▸ **About this task**
Images within the entries are to be omitted; the remainder must be reproduced exactly.
===== Data =====
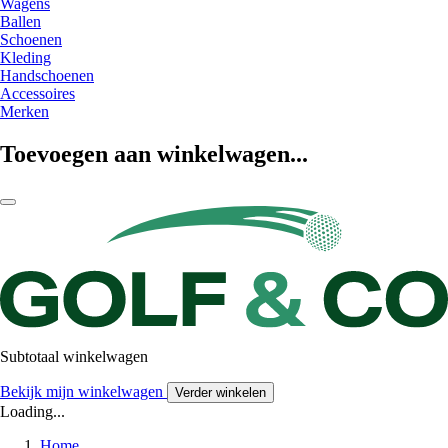
Wagens
Ballen
Schoenen
Kleding
Handschoenen
Accessoires
Merken
Toevoegen aan winkelwagen...
Subtotaal winkelwagen
Bekijk mijn winkelwagen
Verder winkelen
Loading...
Home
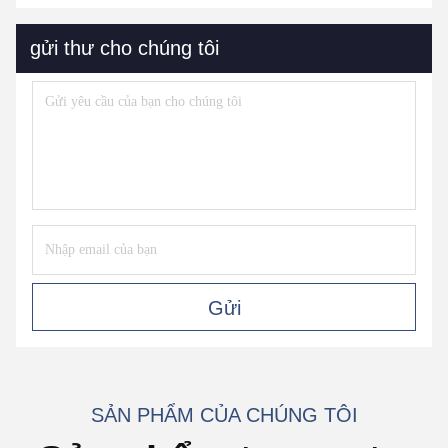
gửi thư cho chúng tôi
Gửi
SẢN PHẨM CỦA CHÚNG TÔI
=====
▸ **Result**
Wagens
Ballen
Schoenen
Kleding
Handschoenen
Accessoires
Merken
Toevoegen aan winkelwagen...
Subtotaal winkelwagen
Bekijk mijn winkelwagen
Verder winkelen
Loading...
Home
gửi thư cho chúng tôi
Gửi
SẢN PHẨM CỦA CHÚNG TÔI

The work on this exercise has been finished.